任务说明: 下面这段讲苦荞麦FtNHX1基因的原文摘录里，这个基因在GenBank中的登录号是多少？

刘雪华，宋琎楠，张玉喜，侯丽霞，于延冲，赵方贵，刘春英，董春海，杨洪兵

(青岛农业大学 生命科学学院，山东省高校植物生物技术重点实验室，山东 青岛 266109)

苦荞麦FtNHX1基因的克隆及表达分析

刘雪华，宋琎楠，张玉喜，侯丽霞，于延冲，赵方贵，刘春英，董春海，杨洪兵

(青岛农业大学 生命科学学院，山东省高校植物生物技术重点实验室，山东 青岛 266109)

为深入研究液泡膜Na+/H+逆向转运蛋白在植物耐盐中的作用，以耐盐苦荞麦品种川荞1号为材料，利用同源克隆方法得到NHX基因，命名为FtNHX1，并在GenBank中注册，登录号为KY438929；序列分析表明，该基因开放阅读框1 662 bp，共编码553个氨基酸，预测蛋白分子量61.24 kDa，等电点5.15。系统进化树分析表明，FtNHX1与拟南芥(AtNHX1)、水稻(OsNHX1)和小麦(TaNHX1)的亲缘关系较近，氨基酸同源率分别为60.22%，58.95%和57.30%；荧光定量PCR分析表明，随着NaCl胁迫浓度的增加，FtNHX1基因在苦荞麦根部、茎基部和叶片的相对表达量极显著增加，150 mmol/L NaCl胁迫下增加幅度最大，分别比对照增加了254.10%，311.35%和256.18%；NaCl胁迫下FtNHX1基因在苦荞麦根部、茎基部和叶片的平均表达量分别比对照增加了109.46%，145.67%和155.94%，茎基部和叶片的平均表达量较高，说明苦荞麦FtNHX1基因的表达明显受盐胁迫诱导和调节，FtNHX1基因与苦荞麦的耐盐性有密切联系。

苦荞麦；盐胁迫；基因克隆；相对表达量；耐盐性

土壤盐渍化是限制农作物产量的重要非生物胁迫之一[1]；因为过高的Na+会干扰细胞内离子平衡，导致代谢活动失调及破坏细胞膜结构，从而抑制细胞生长甚至死亡[2-3]。植物抵御Na+的侵害主要分为2种形式，即排Na+和Na+的区隔化，其中液泡膜Na+/H+逆向转运蛋白以H+-ATPase形成的H+跨膜电化学梯度为驱动力，将细胞质中Na+泵入液泡进行Na+的区隔化，从而提高植物的耐盐性[4-6]。Apse等[7]从拟南芥中鉴定出第一个高等植物液泡膜Na+/H+逆向转运蛋白基因AtNHX1，随后在多种植物中克隆到了Na+/H+逆向转运蛋白基因。NaCl胁迫下，拟南芥过表达AtNHX1的转基因植株中Na+含量明显高于野生型[8]。

所给数据:
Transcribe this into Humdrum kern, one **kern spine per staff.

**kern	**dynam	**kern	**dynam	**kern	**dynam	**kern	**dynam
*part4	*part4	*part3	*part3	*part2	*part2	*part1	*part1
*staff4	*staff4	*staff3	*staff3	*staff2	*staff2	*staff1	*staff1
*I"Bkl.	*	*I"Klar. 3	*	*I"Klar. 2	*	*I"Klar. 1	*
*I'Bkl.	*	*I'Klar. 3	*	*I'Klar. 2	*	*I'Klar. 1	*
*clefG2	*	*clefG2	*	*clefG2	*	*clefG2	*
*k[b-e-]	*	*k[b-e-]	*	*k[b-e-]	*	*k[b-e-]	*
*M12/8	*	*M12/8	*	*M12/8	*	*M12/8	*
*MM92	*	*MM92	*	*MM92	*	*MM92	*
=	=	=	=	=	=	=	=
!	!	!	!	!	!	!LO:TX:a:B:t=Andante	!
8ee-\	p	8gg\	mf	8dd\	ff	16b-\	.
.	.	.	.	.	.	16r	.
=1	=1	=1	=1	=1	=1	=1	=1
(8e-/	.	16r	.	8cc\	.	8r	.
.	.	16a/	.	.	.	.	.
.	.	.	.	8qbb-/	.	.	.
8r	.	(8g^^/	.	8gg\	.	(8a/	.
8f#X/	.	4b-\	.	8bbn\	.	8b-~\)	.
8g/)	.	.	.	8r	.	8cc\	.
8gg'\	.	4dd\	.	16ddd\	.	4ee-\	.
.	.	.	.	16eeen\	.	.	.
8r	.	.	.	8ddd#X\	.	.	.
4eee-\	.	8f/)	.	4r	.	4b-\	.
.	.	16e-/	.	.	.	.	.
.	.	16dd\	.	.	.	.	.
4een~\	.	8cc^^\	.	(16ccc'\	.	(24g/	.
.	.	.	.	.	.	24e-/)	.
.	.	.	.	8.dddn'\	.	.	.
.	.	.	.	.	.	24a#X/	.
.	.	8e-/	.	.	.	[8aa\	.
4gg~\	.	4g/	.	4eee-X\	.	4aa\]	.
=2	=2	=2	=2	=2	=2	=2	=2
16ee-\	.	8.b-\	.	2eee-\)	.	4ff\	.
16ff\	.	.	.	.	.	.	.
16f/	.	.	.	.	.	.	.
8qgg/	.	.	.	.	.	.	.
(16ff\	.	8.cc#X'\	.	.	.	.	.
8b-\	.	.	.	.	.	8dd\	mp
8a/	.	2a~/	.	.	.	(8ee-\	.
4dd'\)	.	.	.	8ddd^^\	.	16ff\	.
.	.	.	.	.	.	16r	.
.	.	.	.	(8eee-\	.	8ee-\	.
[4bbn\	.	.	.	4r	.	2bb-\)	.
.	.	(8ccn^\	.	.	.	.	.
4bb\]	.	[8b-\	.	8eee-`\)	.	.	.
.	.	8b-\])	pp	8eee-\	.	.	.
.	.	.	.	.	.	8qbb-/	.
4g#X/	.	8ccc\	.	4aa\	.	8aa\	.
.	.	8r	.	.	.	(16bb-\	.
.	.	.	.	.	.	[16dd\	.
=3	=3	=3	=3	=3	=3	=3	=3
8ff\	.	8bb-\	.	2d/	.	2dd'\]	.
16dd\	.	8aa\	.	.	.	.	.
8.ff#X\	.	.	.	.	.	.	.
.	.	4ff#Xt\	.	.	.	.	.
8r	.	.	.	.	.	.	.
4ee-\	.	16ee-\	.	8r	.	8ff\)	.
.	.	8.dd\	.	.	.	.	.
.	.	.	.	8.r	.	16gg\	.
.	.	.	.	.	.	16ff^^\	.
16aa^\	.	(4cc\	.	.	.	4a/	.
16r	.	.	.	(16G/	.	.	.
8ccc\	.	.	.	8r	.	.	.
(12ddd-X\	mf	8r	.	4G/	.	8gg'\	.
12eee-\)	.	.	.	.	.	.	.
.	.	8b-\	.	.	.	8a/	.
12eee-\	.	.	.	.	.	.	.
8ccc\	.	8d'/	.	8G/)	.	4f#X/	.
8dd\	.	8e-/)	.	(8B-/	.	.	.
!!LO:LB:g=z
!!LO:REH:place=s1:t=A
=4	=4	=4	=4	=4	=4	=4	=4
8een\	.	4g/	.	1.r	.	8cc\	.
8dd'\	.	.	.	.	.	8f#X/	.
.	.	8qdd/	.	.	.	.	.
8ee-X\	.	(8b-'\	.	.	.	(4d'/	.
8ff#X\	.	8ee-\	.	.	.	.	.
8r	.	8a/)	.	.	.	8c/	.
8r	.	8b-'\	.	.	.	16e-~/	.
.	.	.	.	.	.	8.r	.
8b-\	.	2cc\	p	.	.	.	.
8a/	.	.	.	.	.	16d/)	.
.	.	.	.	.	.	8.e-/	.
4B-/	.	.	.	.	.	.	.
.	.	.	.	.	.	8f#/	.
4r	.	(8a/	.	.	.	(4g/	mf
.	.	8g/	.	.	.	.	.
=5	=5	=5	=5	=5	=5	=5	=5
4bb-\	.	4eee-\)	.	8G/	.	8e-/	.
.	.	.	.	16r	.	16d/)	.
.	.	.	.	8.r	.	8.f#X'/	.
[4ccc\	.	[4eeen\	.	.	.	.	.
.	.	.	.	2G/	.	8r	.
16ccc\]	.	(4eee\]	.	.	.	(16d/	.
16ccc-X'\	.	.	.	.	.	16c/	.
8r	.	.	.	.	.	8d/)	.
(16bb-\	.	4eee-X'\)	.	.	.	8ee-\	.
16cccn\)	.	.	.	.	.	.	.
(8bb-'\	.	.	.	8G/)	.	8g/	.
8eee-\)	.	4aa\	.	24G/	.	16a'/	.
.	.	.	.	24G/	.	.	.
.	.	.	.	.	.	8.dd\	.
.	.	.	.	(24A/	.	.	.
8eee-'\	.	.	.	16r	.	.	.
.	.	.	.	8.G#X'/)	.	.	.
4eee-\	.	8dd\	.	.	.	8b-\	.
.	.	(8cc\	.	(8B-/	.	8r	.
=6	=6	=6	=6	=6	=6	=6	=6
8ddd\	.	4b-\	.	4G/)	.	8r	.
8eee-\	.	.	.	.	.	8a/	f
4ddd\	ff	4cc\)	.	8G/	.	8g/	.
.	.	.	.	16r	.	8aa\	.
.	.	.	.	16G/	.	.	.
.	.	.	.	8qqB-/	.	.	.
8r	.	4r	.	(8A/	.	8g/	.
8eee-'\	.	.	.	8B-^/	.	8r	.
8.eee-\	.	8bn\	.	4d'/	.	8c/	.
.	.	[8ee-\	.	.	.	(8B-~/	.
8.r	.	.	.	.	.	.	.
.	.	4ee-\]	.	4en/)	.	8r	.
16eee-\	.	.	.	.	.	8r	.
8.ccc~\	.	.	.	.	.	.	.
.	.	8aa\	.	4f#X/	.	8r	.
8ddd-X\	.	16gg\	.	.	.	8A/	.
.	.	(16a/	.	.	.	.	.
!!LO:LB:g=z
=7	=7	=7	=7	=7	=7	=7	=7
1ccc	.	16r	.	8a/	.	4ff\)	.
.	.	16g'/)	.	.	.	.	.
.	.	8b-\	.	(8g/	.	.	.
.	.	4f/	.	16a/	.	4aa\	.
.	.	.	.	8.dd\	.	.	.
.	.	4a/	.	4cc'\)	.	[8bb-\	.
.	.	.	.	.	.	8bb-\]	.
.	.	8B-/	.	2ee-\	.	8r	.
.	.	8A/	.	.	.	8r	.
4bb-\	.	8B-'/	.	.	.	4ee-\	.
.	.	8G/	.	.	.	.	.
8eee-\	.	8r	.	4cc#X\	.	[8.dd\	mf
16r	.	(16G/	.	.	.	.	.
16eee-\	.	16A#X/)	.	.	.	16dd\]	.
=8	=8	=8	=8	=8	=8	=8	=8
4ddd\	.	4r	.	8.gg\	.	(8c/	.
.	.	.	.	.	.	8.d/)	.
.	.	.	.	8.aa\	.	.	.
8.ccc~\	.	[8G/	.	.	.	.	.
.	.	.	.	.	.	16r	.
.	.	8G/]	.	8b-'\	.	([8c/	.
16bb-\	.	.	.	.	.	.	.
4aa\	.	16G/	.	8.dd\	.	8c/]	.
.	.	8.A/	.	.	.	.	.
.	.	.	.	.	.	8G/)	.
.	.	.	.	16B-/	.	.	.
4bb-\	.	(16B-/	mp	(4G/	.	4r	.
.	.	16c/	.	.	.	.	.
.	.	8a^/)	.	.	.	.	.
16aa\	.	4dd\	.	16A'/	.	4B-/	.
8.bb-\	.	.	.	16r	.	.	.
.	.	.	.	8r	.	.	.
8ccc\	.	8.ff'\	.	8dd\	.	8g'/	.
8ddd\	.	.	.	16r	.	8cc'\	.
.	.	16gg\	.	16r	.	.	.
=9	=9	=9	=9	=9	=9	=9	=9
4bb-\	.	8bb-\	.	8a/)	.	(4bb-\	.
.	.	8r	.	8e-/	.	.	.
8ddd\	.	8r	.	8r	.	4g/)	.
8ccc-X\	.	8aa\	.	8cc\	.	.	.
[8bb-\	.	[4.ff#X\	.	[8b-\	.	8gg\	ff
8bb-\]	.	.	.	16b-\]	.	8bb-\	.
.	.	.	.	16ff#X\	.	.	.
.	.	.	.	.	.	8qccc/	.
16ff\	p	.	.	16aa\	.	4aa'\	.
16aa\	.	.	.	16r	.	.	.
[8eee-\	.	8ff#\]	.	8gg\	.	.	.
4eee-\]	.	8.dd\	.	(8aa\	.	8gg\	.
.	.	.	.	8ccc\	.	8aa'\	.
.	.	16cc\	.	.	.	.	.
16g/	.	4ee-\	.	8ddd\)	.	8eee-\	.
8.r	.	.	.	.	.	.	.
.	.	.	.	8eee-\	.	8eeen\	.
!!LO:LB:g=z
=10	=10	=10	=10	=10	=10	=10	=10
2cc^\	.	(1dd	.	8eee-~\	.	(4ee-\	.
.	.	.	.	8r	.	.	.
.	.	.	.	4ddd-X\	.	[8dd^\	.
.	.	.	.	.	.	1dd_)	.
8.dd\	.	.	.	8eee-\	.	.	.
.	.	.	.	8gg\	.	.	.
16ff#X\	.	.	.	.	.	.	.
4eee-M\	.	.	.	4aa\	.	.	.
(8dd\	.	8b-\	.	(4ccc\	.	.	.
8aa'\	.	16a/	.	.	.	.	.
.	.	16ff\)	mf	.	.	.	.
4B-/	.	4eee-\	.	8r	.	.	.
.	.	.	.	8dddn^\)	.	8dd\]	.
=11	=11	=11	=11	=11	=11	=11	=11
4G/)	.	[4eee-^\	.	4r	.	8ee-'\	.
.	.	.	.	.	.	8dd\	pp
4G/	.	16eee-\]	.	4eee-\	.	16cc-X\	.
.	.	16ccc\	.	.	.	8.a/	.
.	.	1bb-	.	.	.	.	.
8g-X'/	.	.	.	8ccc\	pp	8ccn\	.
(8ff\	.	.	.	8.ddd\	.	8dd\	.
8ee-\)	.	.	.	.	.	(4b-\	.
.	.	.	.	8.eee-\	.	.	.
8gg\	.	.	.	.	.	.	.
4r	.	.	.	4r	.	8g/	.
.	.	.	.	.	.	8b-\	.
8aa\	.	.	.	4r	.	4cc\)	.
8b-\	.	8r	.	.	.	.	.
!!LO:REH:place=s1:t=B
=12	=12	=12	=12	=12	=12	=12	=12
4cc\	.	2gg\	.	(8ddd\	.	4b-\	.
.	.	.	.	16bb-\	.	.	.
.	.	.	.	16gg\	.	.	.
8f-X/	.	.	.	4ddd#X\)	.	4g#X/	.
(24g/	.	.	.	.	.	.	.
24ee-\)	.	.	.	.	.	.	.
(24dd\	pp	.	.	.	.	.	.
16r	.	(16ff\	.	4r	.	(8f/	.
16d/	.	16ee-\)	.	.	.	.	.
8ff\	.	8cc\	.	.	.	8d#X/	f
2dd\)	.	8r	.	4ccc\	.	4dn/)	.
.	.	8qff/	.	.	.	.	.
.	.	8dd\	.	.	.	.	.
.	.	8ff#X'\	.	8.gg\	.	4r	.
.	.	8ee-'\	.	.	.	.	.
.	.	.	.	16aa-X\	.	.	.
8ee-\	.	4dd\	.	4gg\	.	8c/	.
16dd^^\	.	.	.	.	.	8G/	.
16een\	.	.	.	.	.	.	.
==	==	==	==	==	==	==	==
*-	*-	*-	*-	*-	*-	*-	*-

本题答案: KY438929